EXERCISE REQUIREMENTS: Copy the lines below word for word, leaving the pictures out of your answer.

:: DATA FOR THE TASK ::

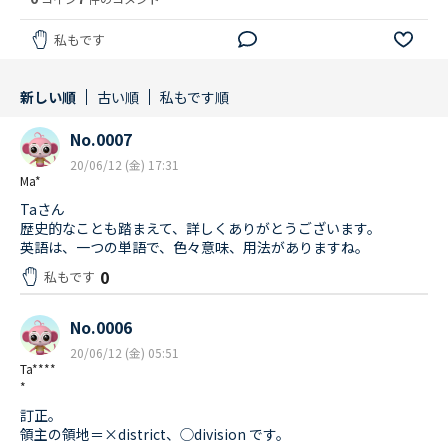
私もです
新しい順
古い順
私もです順
No.0007
20/06/12 (金) 17:31
Ma*
Taさん
歴史的なことも踏まえて、詳しくありがとうございます。
英語は、一つの単語で、色々意味、用法がありますね。
0
私もです
No.0006
20/06/12 (金) 05:51
Ta****
*
訂正。
領主の領地＝×district、◯division です。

:::

TASK RESULT:
私もです
新しい順
古い順
私もです順
No.0007
20/06/12 (金) 17:31
Ma*
Taさん
歴史的なことも踏まえて、詳しくありがとうございます。
英語は、一つの単語で、色々意味、用法がありますね。
0
私もです
No.0006
20/06/12 (金) 05:51
Ta****
*
訂正。
領主の領地＝×district、◯division です。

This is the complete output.